Because we don’t all live in isolated cabins in the depths of impenetrable forests, our words and actions affect others. While we may feel empowered by our decisions to further conform to societal expectations of feminine appearance, in the grand scheme of things, we end up reinforcing those expectations, which in turn affect others.

Zeisler charts the increase in choice rhetoric from the success of Roe v. Wade in 1973: ‘Once Roe shifted the language of bodily rights from demands to choices, the advent of neoliberalism did the rest, normalising the self-focus and singularity made ever more possible by a booming free market. The parlance of the marketplace became the default way to talk about almost all choices made by women.’

When we accept ‘choice feminism’, not only are we failing to resist or conceive of alternatives, we’re accepting a chewed-up and regurgitated liberation – and allowing the co-option of the language used to discuss one of the most fundamental rights feminists have fought for.

In many ways, framing feminism as dependent on individual choices means everyone is immune to criticism or accountability: if we criticise someone’s politics, we’re criticising their choices, the way they’ve chosen to live their lives, and that is off-limits.  The language of choice has been stolen from the reproductive rights movement and applied haphazardly to many other seemingly unrelated issues.

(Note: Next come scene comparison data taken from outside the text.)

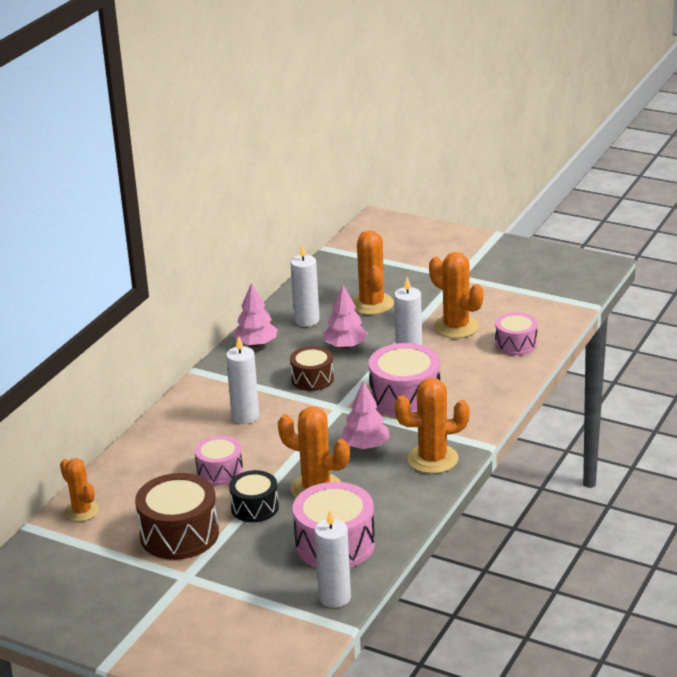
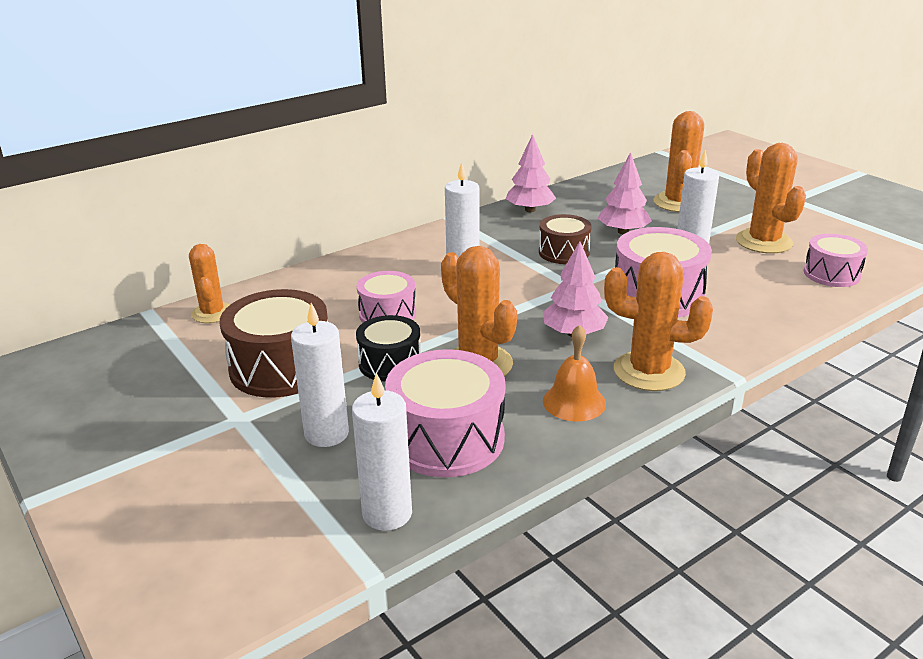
camera: 25 degrees right, 0 degrees up
(306, 320) = (598, 202): white candle -> white candle (326, 434)
(398, 495) = (574, 402): none -> orange bell

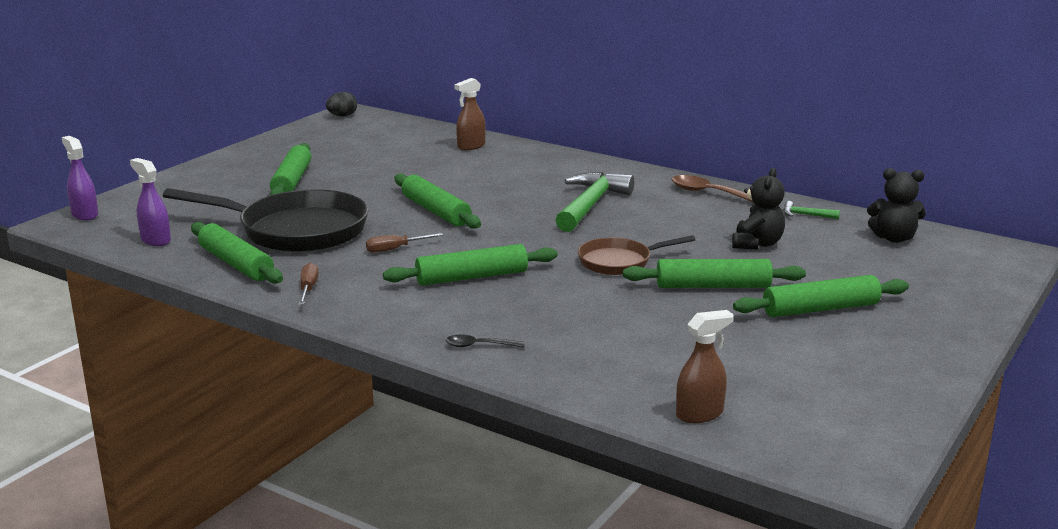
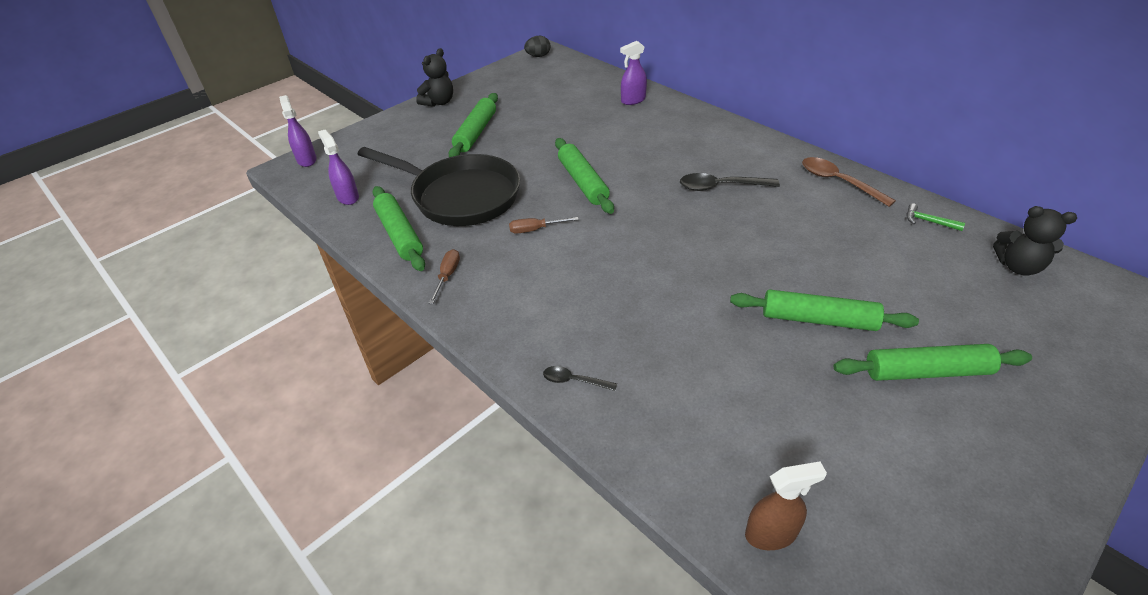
camera: 15 degrees right, 20 degrees up
(471, 146) = (633, 100): brown spray bottle -> purple spray bottle
(472, 277) = (592, 277): green rolling pin -> none
(590, 205) = (721, 187): green hammer -> black spoon
(619, 262) = (732, 271): brown pan -> none
(757, 244) = (872, 260): black teddy bear -> black teddy bear (439, 102)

Enter choice feminists like Amy Cooke. Feminism is a brand now and, as many pop starlets have demonstrated, a brand that can help crack into the market of young women who wouldn’t necessarily give much thought to energy policy. The focus of appointing women to the boards of major multinationals at least makes some sense if your concern is improving capitalism rather than challenging it, but invoking feminism when talking about an art contest sponsored by an energy policy centre is a stretch.

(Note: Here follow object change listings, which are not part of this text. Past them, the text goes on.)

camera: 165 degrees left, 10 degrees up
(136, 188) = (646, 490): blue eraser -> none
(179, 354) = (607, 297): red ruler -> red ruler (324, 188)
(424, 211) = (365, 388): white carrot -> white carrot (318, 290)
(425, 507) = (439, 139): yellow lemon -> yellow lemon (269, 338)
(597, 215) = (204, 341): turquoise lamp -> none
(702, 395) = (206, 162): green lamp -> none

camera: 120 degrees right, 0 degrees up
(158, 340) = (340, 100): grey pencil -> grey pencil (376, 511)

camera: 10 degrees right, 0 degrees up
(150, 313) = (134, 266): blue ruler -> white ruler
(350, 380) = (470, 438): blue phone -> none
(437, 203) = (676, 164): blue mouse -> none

Cooke is an obvious target of criticism and frustration – someone who is evidently completely out of touch with the majority of people. It’s easy to condemn her comments as ridiculous because they are. It’s harder to look at the feminists around us and the popular feminists we idolise and consider how their focus on individual choices influences the conversation. Focusing on individual choices allows us to feel like we’re actually contributing something, even if that something is casting someone out of our inner circle for using the wrong language in a tweet. It allows us to get bogged down in the minutiae instead of examining the bigger picture, instead of considering how systemic issues eventually affect all of us.

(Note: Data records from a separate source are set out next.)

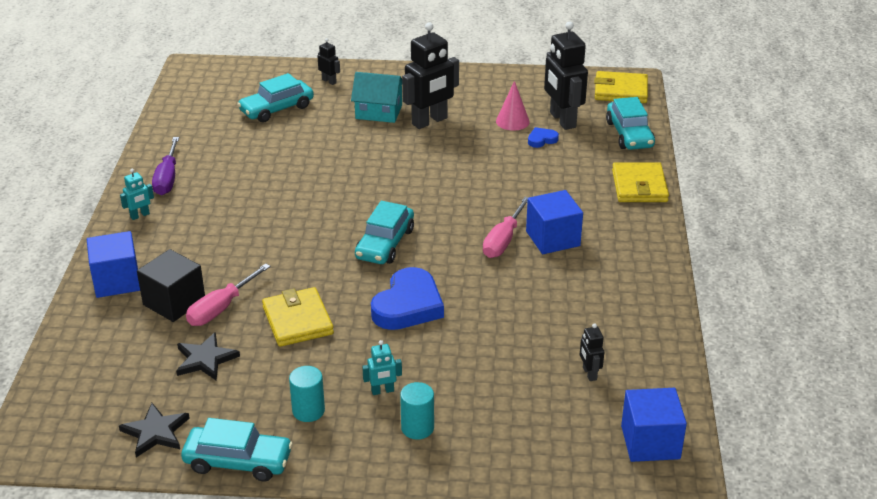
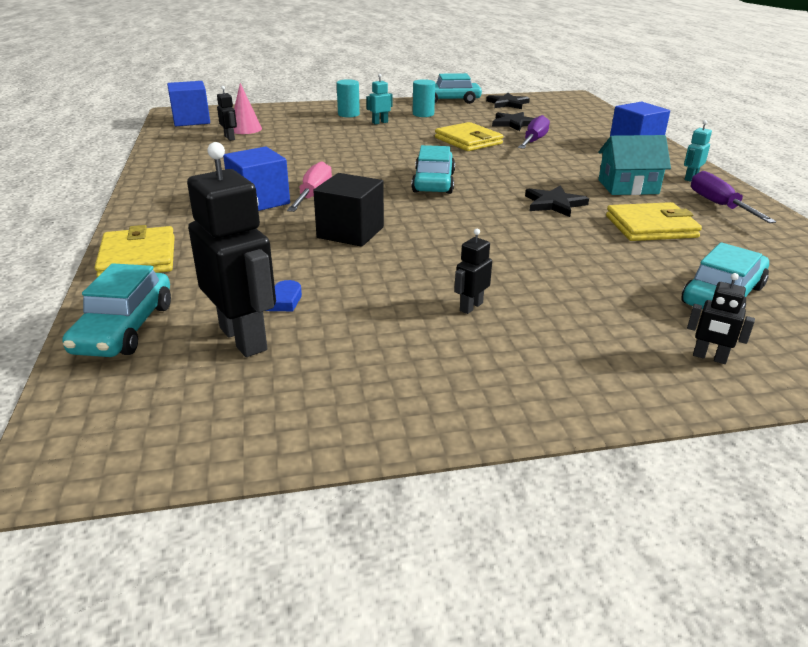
camera: 165 degrees right, 5 degrees down
(174, 302) = (573, 140): black cube -> black cube (350, 232)
(221, 308) = (534, 141): pink screwdriver -> purple screwdriver
(300, 199) = (554, 204): none -> black star
(378, 112) = (564, 311): turquoise house -> turquoise house (628, 187)
(408, 305) = (386, 153): blue heart -> none
(430, 121) = (471, 307): black robot -> black robot, size x0.46
(512, 121) = (333, 325): pink cone -> pink cone (245, 129)
(620, 91) = (106, 426): yellow wallet -> yellow wallet (651, 227)
(629, 134) = (124, 328): turquoise car -> turquoise car turned 150 degrees counterclockwise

If we must talk about choice, can we talk about which choices are made freely, and which are made under coercion because of circumstances or financial pressures or capitalism more generally? We all agree with the basic premise that women deserve to and need to be autonomous. Being a feminist and desiring autonomy doesn’t mean that every choice made is a feminist one, because we still live within a capitalist and patriarchal society that limits our choices and often pressures women to make ones that they aren’t entirely comfortable with.